Question

Let N be the number of times we will toss a fair die, where N ∈ Z+ and P(N=k)=0.5^k for any k∈Z+ .Let S be the sum of all the throws of the die.

For example, say N turned out to be 5, then we toss the die 5 times. Say the outcomes are 6, 1, 1, 3, 4, 5, then S = 6 + 1 + 1 + 3 + 4 = 15.

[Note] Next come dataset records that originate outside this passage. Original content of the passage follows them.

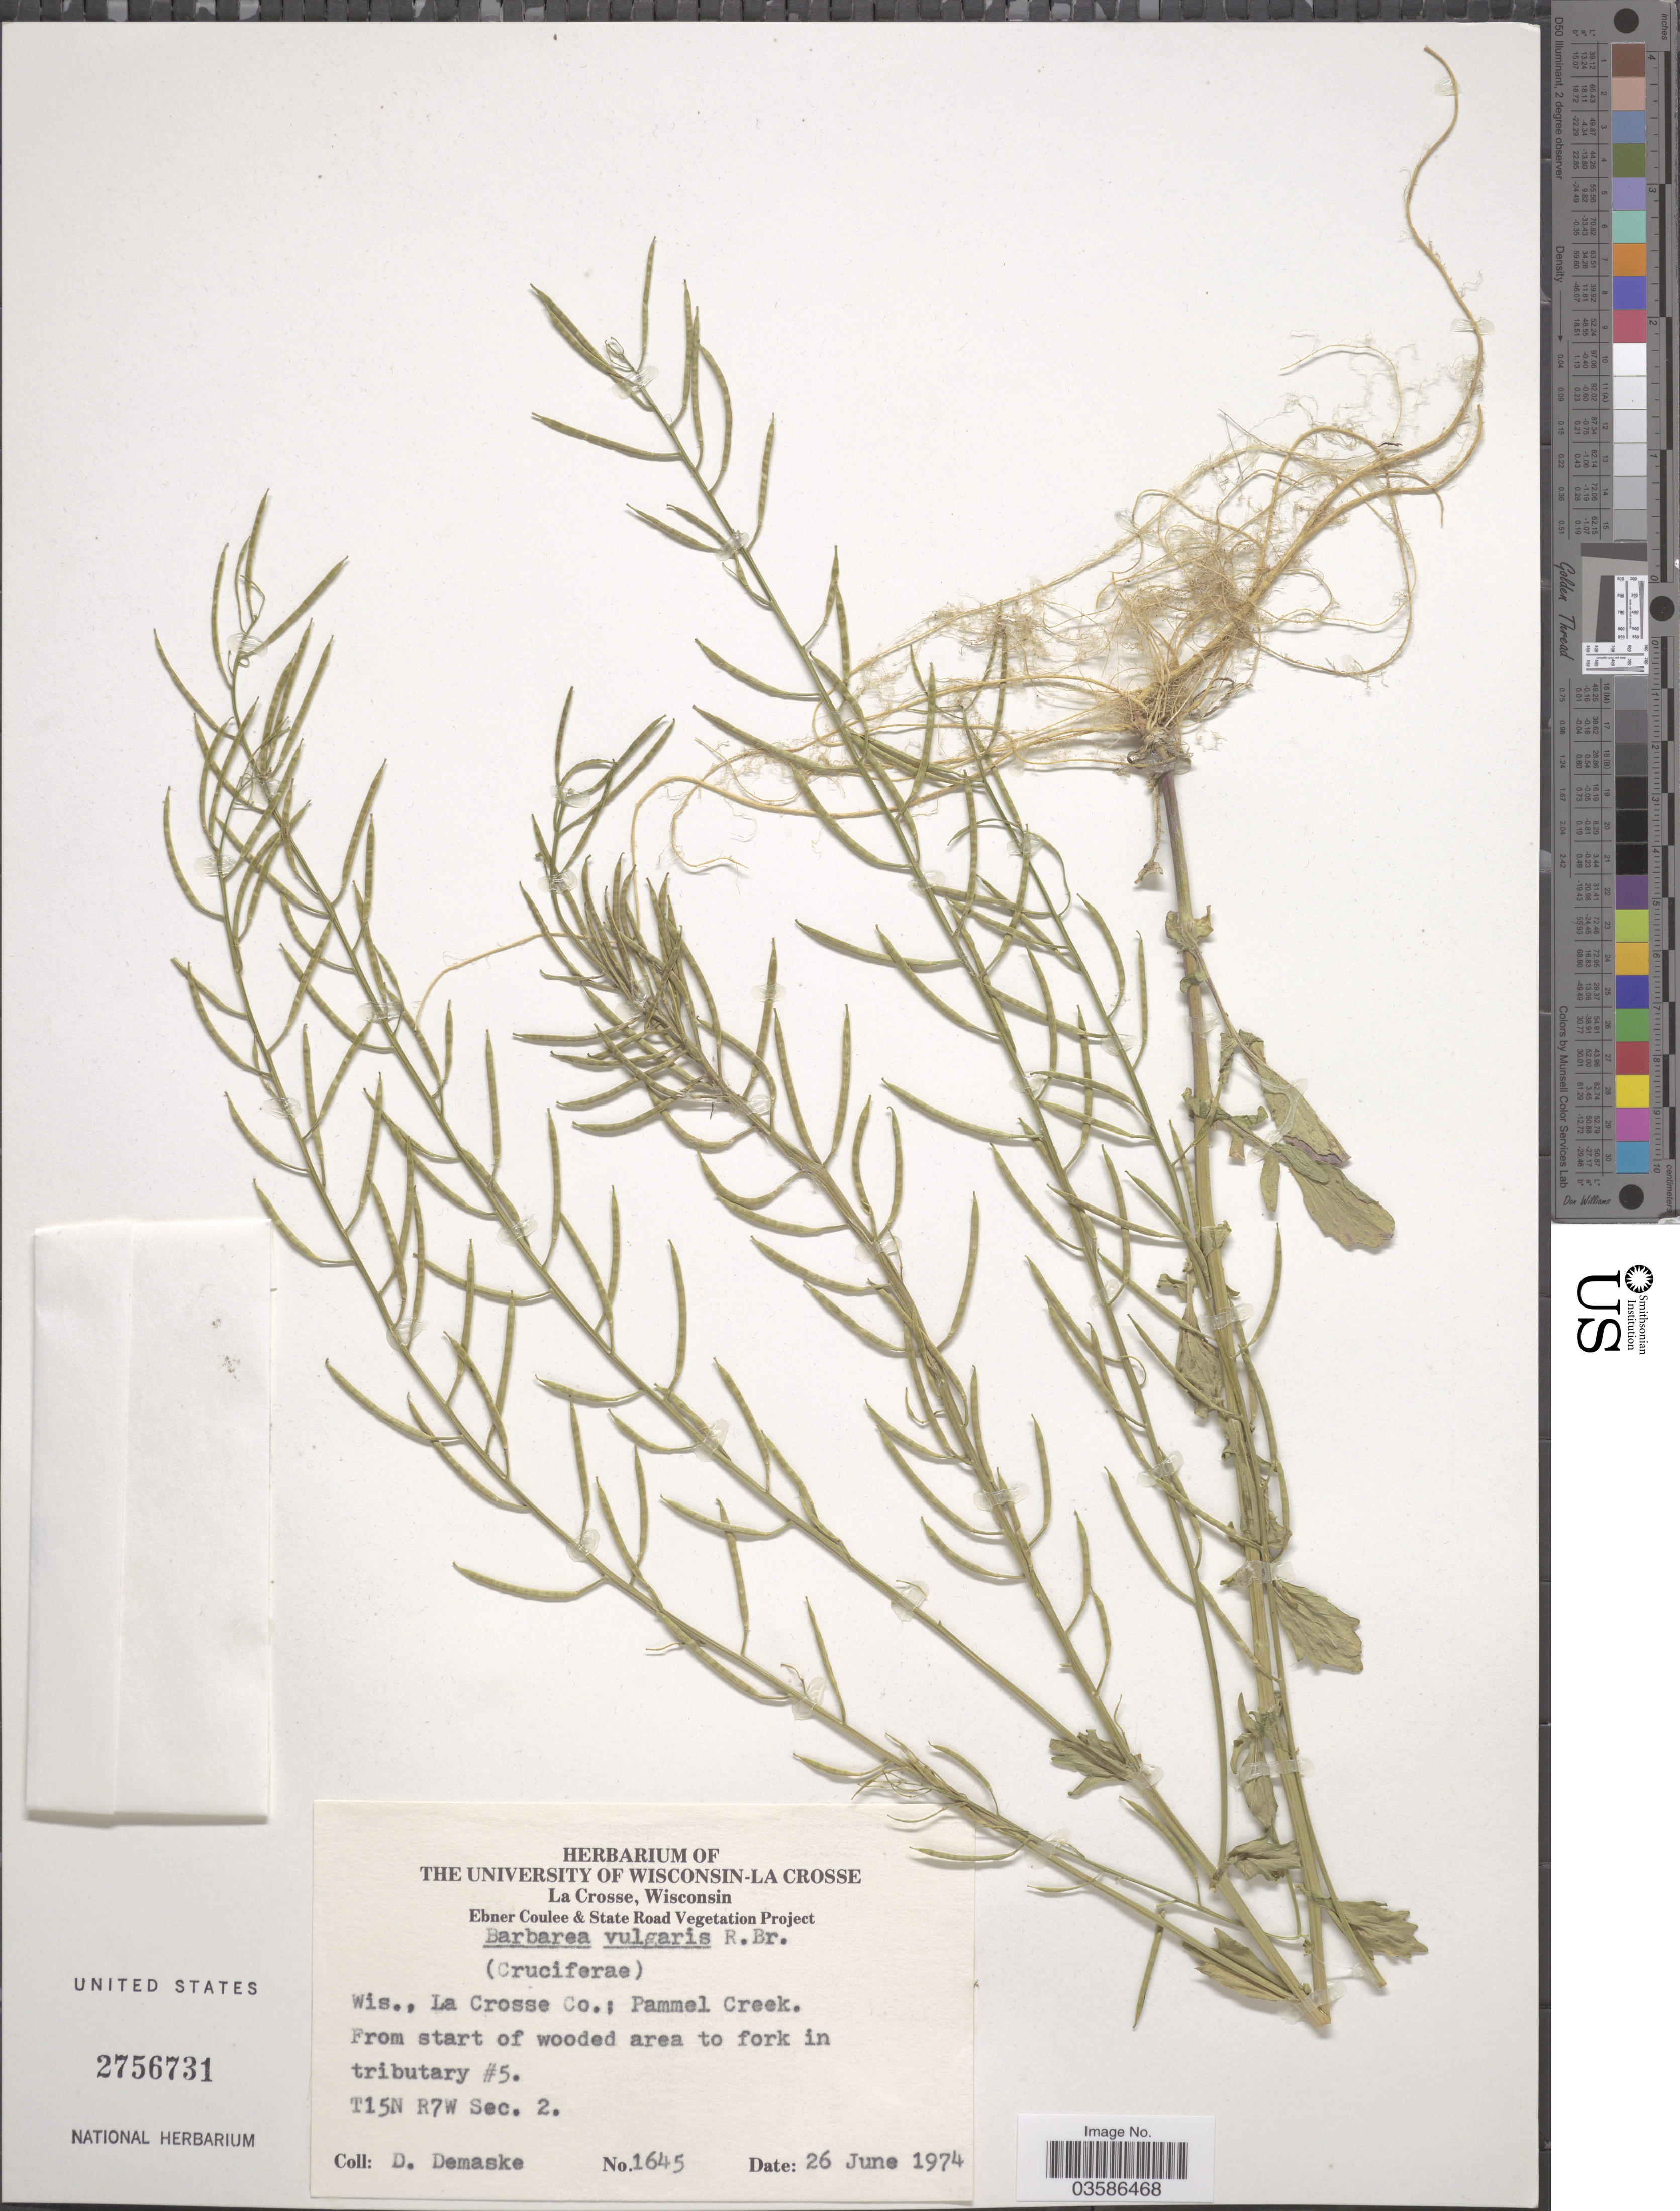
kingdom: Plantae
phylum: Tracheophyta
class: Magnoliopsida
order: Brassicales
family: Brassicaceae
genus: Barbarea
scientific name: Barbarea vulgaris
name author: W.T. Aiton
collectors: D. Demaske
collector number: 1645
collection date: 1974-06-26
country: United States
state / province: Wisconsin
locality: La Crosse Co.; Pammel Creek. From start of wooded area to fork in tributary #5. T15N R7W Sec. 2.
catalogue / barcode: US 2756731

Calculate P(N = 2 | S = 5).

Answer 1

The conditional probability P(N = 2 | S = 5) is computed using Bayes theorem here as:
P(N = 2 | S = 5) = P(N = 2, S = 5) / P(S = 5)

S = 5 here could be obtained in the following cases:

• N = 1, P(N = 1, S = 5) = 0.5*(1/6) = 1/12
• N = 2, P(N = 2, S = 5)
  This can happen as: (14, 23, 32, 41) that is: Prob. = 0.5²*(4/36) = 1/36
• N = 3, P(N = 3, S = 5)
  Thie can happen as: (113, 131, 311, 122, 212, 221) that is Prob. = 0.5³*(6/216) = 1/288
• N = 4, P(N = 4, S = 5)
  This can happen as: (4111, 1411, 1141, 1114), that is Prob. = 0.5⁴*(4/6⁴) = 1/5184
• N = 5, P(N = 5, S = 5) can happen only as (11111) that is,
  Prob. = 0.5⁵ / 6⁵ = 1/248832

Therefore the probability here is computed as:
P(S = 5) = (1/12) + (1/36) + (1/288) + (1/5184) + (1/248832)

P(S = 5) = 0.1148

Therfore the probability here is computed as:
= P(N = 2, S = 5) / P(S = 5)

= (1/36) / 0.1148

= 0.2420

Therefore 0.2420 is the required probability here.